McConnell officially opens 2014 re-election bid as tea party and Democrats still search for challengers

02/02/2013 11:28 AM

Bring on the challengers — whoever they may be, Sen. Mitch McConnell told more than 60 key supporters who packed into his 2014 re-election headquarters Saturday.

It’s the earliest McConnell has ever set up a full-fledged campaign infrastructure for a re-election bid. And perhaps underscoring how difficult McConnell envisions his run for a sixth term to be, the campaign office is in the same building overlooking the Watterson Expressway in Louisville in which he had his first U.S. Senate campaign headquarters in 1984. While McConnell said he’s not superstitious, a good luck charm couldn’t hurt.

McConnell has pledged to run a presidential-style campaign across Kentucky. He said he knows Democrats will be marshaling their resources to unseat him, citing groups like Progress Kentucky that already have mounted protests and pledged to help tea party groups mount a primary challenge against McConnell.

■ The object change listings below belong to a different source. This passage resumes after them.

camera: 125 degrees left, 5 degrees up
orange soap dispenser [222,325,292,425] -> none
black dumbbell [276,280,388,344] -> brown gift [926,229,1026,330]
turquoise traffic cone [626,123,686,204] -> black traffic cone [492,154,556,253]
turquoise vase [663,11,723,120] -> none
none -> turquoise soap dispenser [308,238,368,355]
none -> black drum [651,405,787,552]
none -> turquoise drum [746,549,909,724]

“Look, I welcome these guys,” he said. “The want to fight? We’re ready.”

McConnell also told staff, volunteers and longtime supporters on Saturday morning that he simultaneously will be working in the U.S. Senate to keep President Barack Obama from moving to the political left. Here’s how he linked together his goals in the Senate and his re-election campaign:

McConnell praised campaign manager Jesse Benton, whom the senator called “the best person in the country to help us build” the most extensive statewide campaign Kentucky has seen.

McConnell already has raised more than $10 million for his re-election and has $7.4 million in his campaign account.

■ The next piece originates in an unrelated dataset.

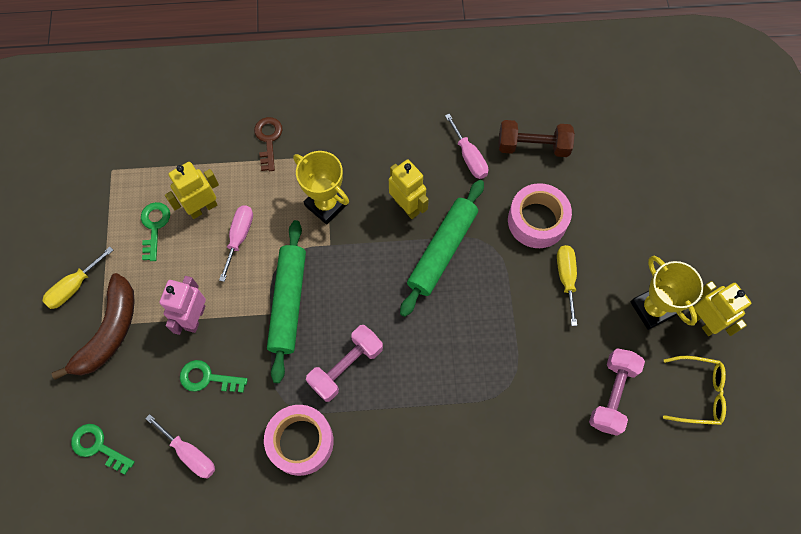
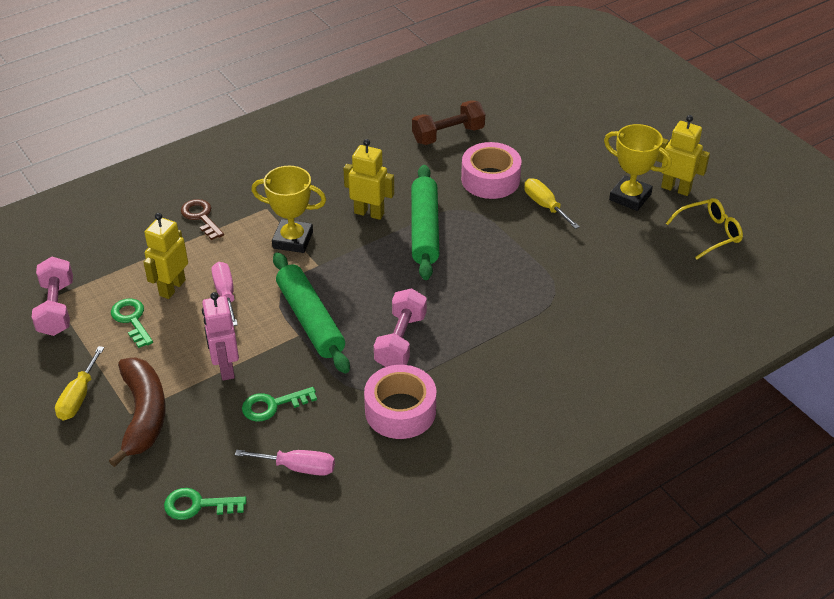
camera: 30 degrees left, 25 degrees down
pink screwdriver [445,114,488,179] -> none
pink dumbbell [589,348,645,436] -> pink dumbbell moved to [32,257,73,336]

But so far, only one person — Owensboro Democrat Ed Marksberry, who got walloped in his race for Congress in 2010 — has announced he would run against McConnell.
null And while some Kentucky tea party groups have been publicly calling for a primary challenge to McConnell, so far none has emerged.

McConnell told reporters Saturday that he isn’t worried about — but is prepared for — a primary campaign. And he said he doesn’t see an irreparable split in the Republican Party or even two GOPs, as the New York Times columnist David Brooks suggested this week.

As for potential Democratic challengers, McConnell remained mum as he has been on how formidable an opponent actress Ashley Judd, whose family is from Kentucky, would be. Judd, who announced last week she is getting a divorce from her husband of 11 years, has said she is considering the race.

Here’s what McConnell said about Judd as well as the effect the rumblings about a primary challenge may have on his job as Senate Republican leader, considering the major debates on the horizon over federal spending cuts and raising the debt ceiling in May:

“My feeling is that I need to do my job as best I can,” McConnell said. “I know I can’t please everybody all of the time. But that’s the nature of leadership.”